Thursday, April 23, 2026
Amantha Perera
- With supplies cut off by two weeks of fierce fighting between Tamil rebels and the Sri Lankan armed forces, a massive humanitarian crisis is building up on the Jaffna peninsula according to the Red Cross and other voluntary agencies.
"We currently have two concerns which seriously need to be addressed. The first is that humanitarian workers do not have access to the conflict-affected areas due to which there is very little food and aid supplies reaching the refugees. The second is the security guarantee of aid workers," Peter Krakolinig, deputy head of the International Committee for the Red Cross (ICRC), told IPS.
"Threats and violence against aid organizations have made a bad humanitarian situation worse. Unless the government and the Tamil Tigers ensure such attacks stop, civilians in need will pay an unacceptably high price," Sam Zafrifi, Asia Research Director of Human Rights Watch (HRW) was quoted as saying.
Half a million residents in the Jaffna peninsula were facing food shortages and unable to reach areas safe from the fighting, HRW said. It has also called for an international human rights monitoring mission to Sri Lanka under the United Nations to report on violations.
On Aug. 21, a local staffer with the ICRC was gunned down in the northern town of Vavuniya by unidentified gunmen, bringing the number of aid workers killed in August to 18. Seventeen were killed execution style in the eastern town of Muttur earlier in the month during clashes between the army and cadres from the Liberation Tigers of Tamil Eelam (LTTE), as the Tigers are formally known. Investigations are continuing into both incidents.
Though ICRC area officers said that they were not certain who was responsible for the latest murder and work was continuing unaffected, others in the capital said that security was a concern. The ICRC has called on the government and the Tigers to allow aid workers access into the affected areas.
A ship sailing under the Red Cross flag finally left the port of Colombo on Wednesday and is now headed for Jaffna with 1,500 metric tons of food and medicine provided by the Sri Lankan government and the World Food Programme (WFP).
''The ship contains urgently needed relief to the displaced and resident population of the Jaffna peninsula," said Toon Vandenhove, ICRC delegation head in Colombo.
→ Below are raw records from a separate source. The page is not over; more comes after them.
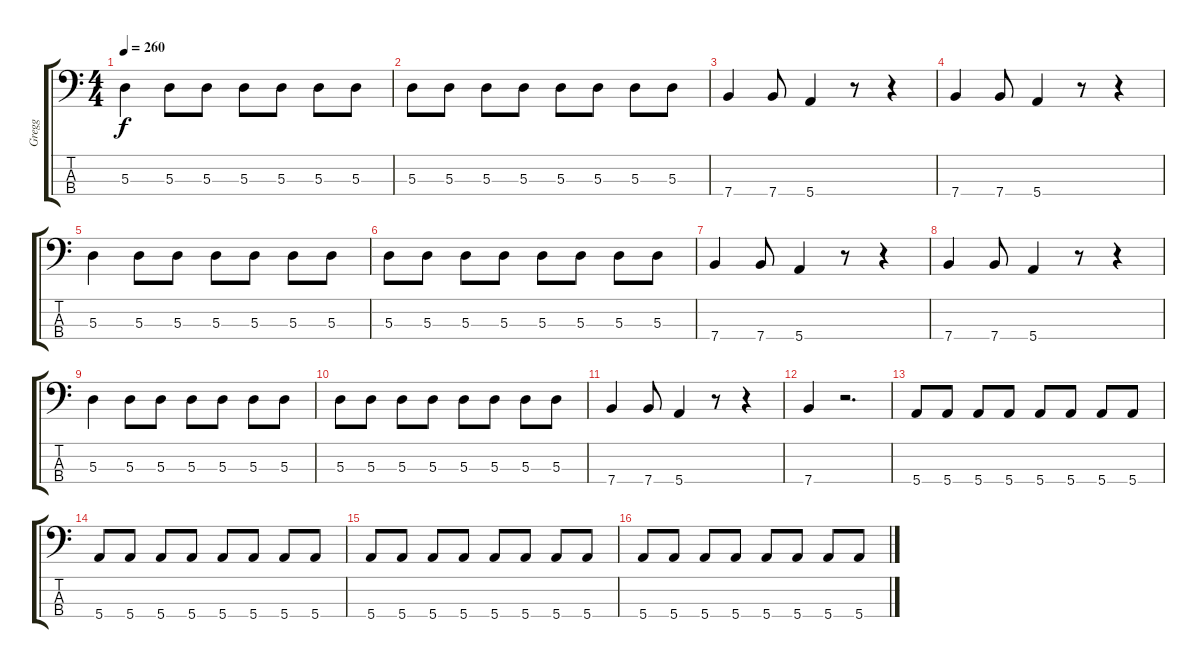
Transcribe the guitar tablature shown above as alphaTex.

\track ("Gregg" "Gregg") {instrument electricbassfinger}
\staff {score tabs}
\tuning (G2 D2 A1 E1) {hide}
\ts (4 4)
\tempo 260
\clef f4
\ks c
5.3.4{dy f} 5.3.8 5.3.8 5.3.8 5.3.8 5.3.8 5.3.8 |
5.3.8 5.3.8 5.3.8 5.3.8 5.3.8 5.3.8 5.3.8 5.3.8 |
7.4.4 7.4.8 5.4.4 r.8 r.4 |
7.4.4 7.4.8 5.4.4 r.8 r.4 |
5.3.4 5.3.8 5.3.8 5.3.8 5.3.8 5.3.8 5.3.8 |
5.3.8 5.3.8 5.3.8 5.3.8 5.3.8 5.3.8 5.3.8 5.3.8 |
7.4.4 7.4.8 5.4.4 r.8 r.4 |
7.4.4 7.4.8 5.4.4 r.8 r.4 |
5.3.4 5.3.8 5.3.8 5.3.8 5.3.8 5.3.8 5.3.8 |
5.3.8 5.3.8 5.3.8 5.3.8 5.3.8 5.3.8 5.3.8 5.3.8 |
7.4.4 7.4.8 5.4.4 r.8 r.4 |
7.4.4 r.2{d} |
5.4.8 5.4.8 5.4.8 5.4.8 5.4.8 5.4.8 5.4.8 5.4.8 |
5.4.8 5.4.8 5.4.8 5.4.8 5.4.8 5.4.8 5.4.8 5.4.8 |
5.4.8 5.4.8 5.4.8 5.4.8 5.4.8 5.4.8 5.4.8 5.4.8 |
5.4.8 5.4.8 5.4.8 5.4.8 5.4.8 5.4.8 5.4.8 5.4.8
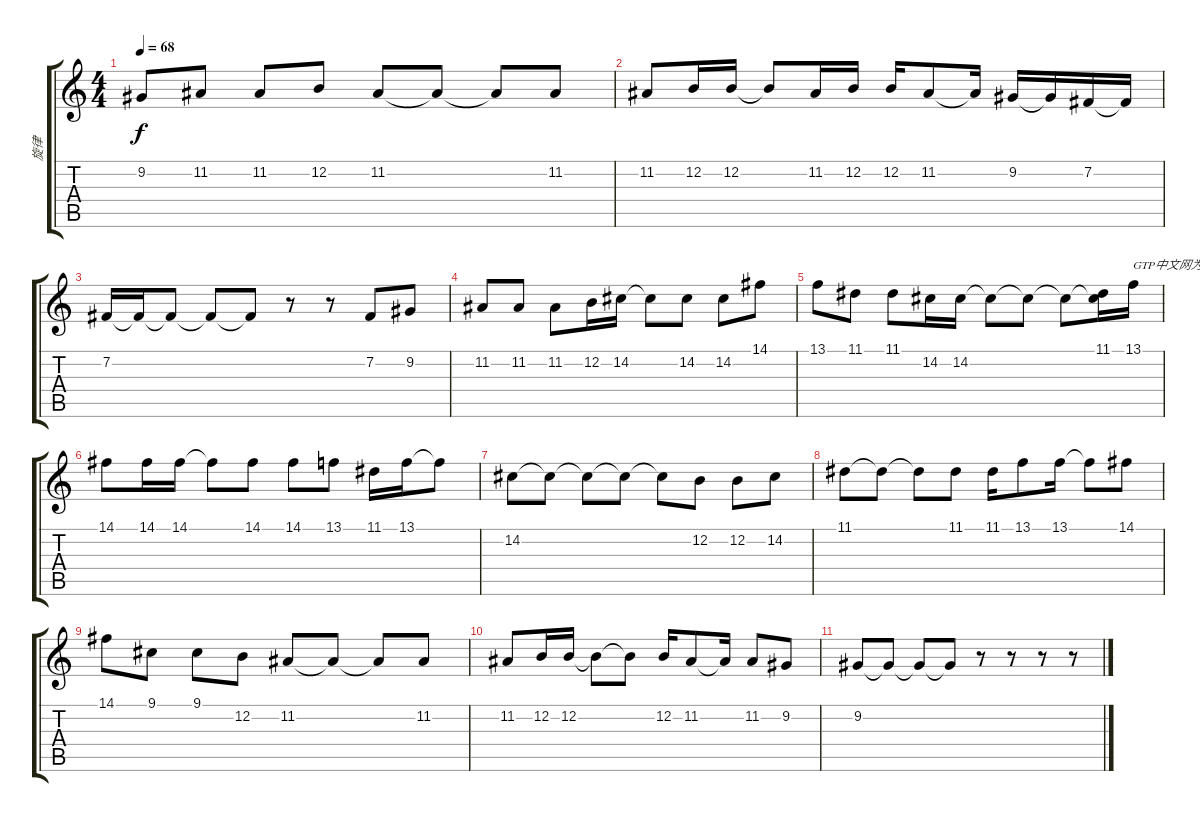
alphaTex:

\track ("旋律" "旋律") {instrument sopranosax}
\staff {score tabs}
\tuning (E4 B3 G3 D3 A2 E2) {hide}
\ts (4 4)
\tempo 68
\clef g2
\ks c
9.2.8{dy f} 11.2.8 11.2.8 12.2.8 11.2.8 11.2{t}.8 11.2{t}.8 11.2.8 |
11.2.8 12.2.16 12.2.16 12.2{t}.8 11.2.16 12.2.16 12.2.16 11.2.8 11.2{t}.16 9.2.16 9.2{t}.16 7.2.16 7.2{t}.16 |
7.2.16 7.2{t}.16 7.2{t}.8 7.2{t}.8 7.2{t}.8 r.8 r.8 7.2.8 9.2.8 |
11.2.8 11.2.8 11.2.8 12.2.16 14.2.16 14.2{t}.8 14.2.8 14.2.8 14.1.8 |
13.1.8 11.1.8 11.1.8 14.2.16 14.2.16 14.2{t}.8 14.2{t}.8 14.2{t}.8 (11.1 14.2{t}).16 13.1.16{txt "GTP中文网为您提供优秀的谱子"} |
14.1.8 14.1.16 14.1.16 14.1{t}.8 14.1.8 14.1.8 13.1.8 11.1.16 13.1.16 13.1{t}.8 |
14.2.8 14.2{t}.8 14.2{t}.8 14.2{t}.8 14.2{t}.8 12.2.8 12.2.8 14.2.8 |
11.1.8 11.1{t}.8 11.1{t}.8 11.1.8 11.1.16 13.1.8 13.1.16 13.1{t}.8 14.1.8 |
14.1.8 9.1.8 9.1.8 12.2.8 11.2.8 11.2{t}.8 11.2{t}.8 11.2.8 |
11.2.8 12.2.16 12.2.16 12.2{t}.8 12.2{t}.8 12.2.16 11.2.8 11.2{t}.16 11.2.8 9.2.8 |
9.2.8 9.2{t}.8 9.2{t}.8 9.2{t}.8 r.8 r.8 r.8 r.8
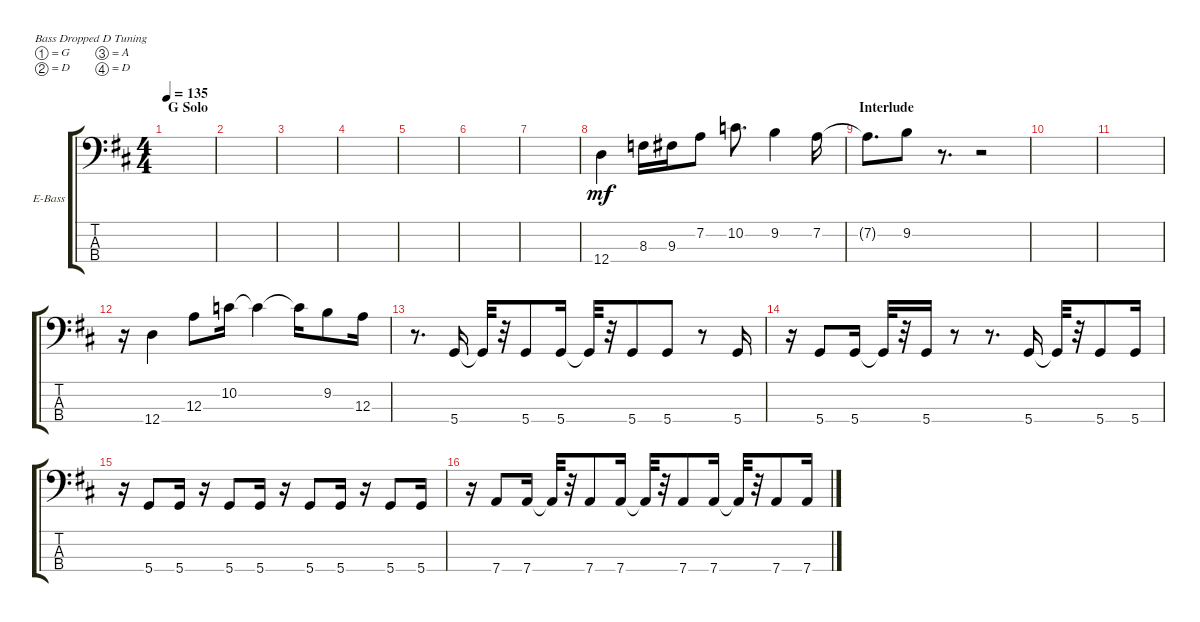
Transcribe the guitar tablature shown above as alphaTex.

\bracketExtendMode groupsimilarinstruments
\firstSystemTrackNameOrientation horizontal
\otherSystemsTrackNameOrientation horizontal
\track ("Bass" "E-Bass") {instrument electricbassfinger}
\staff {score tabs}
\tuning (G2 D2 A1 D1)
\ts (4 4)
\section ("" "G Solo")
\tempo 135
\clef f4
\ks d
|
|
|
|
|
|
|
12.4.4{dy mf} 8.3.16 9.3.16 7.2.8 10.2.8{d} 9.2.4 7.2.16 |
\section ("" "Interlude")
7.2{t}.8{d} 9.2.8 r.8{d} r.2 |
|
|
r.16 12.4.4 12.3.8 10.2.16 10.2{t}.4 10.2{t}.16 9.2.8 12.3.16 |
r.8{d} 5.4.16 5.4{t}.32 r.32 5.4.8 5.4.16 5.4{t}.32 r.32 5.4.8 5.4.8 r.8 5.4.16 |
r.16 5.4.8 5.4.16 5.4{t}.32 r.32 5.4.16 r.8 r.8{d} 5.4.16 5.4{t}.32 r.32 5.4.8 5.4.16 |
r.16 5.4.8 5.4.16 r.16 5.4.8 5.4.16 r.16 5.4.8 5.4.16 r.16 5.4.8 5.4.16 |
r.16 7.4.8 7.4.16 7.4{t}.32 r.32 7.4.8 7.4.16 7.4{t}.32 r.32 7.4.8 7.4.16 7.4{t}.32 r.32 7.4.8 7.4.16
Both parties to the conflict have provided security guarantees for the ship and its cargo of food, medicines and sanitation kits. Close to eight percent of Sri Lanka's 20 million population is ethnically Tamil and concentrated in northern Jaffna and in the east of the island.
Since renewed fighting broke out almost a fortnight ago, the peninsula has been cut off by land and sea, causing immense hardship to residents, already affected adversely by the conflict.
''The ICRC hopes that access to Jaffna by humanitarian actors will be more regular in the coming weeks, should the current difficult situation on the ground prevail,'' Vandenhove said. The ICRC maintains an office in Jaffna with 46 staff.
The Tigers have also given security guarantees for vessels that are being sent into Jaffna, symbolic capital of the Tamil ethnic minority, to ferry out aid workers and foreigners trapped by the fighting, including members of the Sri Lankan Monitoring Mission (SLMM), which oversees a February 2002 ceasefire.
While the ceasefire is still operative, Sri Lanka has been sliding into increasing violence since last December and in the last two weeks close to 800 people were estimated to have died in fighting between government forces and Tamil Tigers – if figures cited by both sides are correct.
But the worst victims have been the civilian population caught in the fighting. By this week, 174,000 Sri Lankans had been made refugees due to the fighting, according to United Nations High Commission for Refugees office in Colombo.
Most are living in 42 temporary shelters spread across six districts in the north and east of the country where fighting has been raging since the beginning of the month. The situation has been worsened by security concerns and lack of access to the displaced by both local and foreign aid workers.
The recent wave of violence has pushed the ceasefire facilitated by Norway to the edge with truce monitors pulling out of conflict areas due to lack of security. The truce had temporarily halted warfare between government forces and the Tigers that has resulted in more than 65,000 deaths since the early 1980s.
The main access roads linking government areas with those under the Tigers were closed for several days last week and have only been opened intermittently.
Local curfew and power shortages, especially in Jaffna are having an impact. "Supplies are running short and the SLMM's Jaffna District office has enough fuel and food for one week. Curfew has been imposed since the fighting started except for a few hours on some days and it is very difficult for the population to get supplies or move away from the conflict areas," the head of truce monitors, Ulf Henricsson, said in his weekly situation assessment.
Aid agencies have also warned that camps were becoming congested and that unless the fighting eases soon, the civilian situation would worsen.
The fighting has also forced thousands of refugees to flee to India. "From January to August around 7,500 have gone to India," V. Visvalingam, the government agent in northern Mannar District, from where many refugees embark, said. He said the unofficial number could be higher as many have been fleeing in secrecy after the government cracked down on boats taking refugees to southern India.
Visvalingam said that some refugees who fled to India, after the violence spread in the last fortnight, were originally from the east. "People from Trincomalee who only came here recently have now started to flee to India."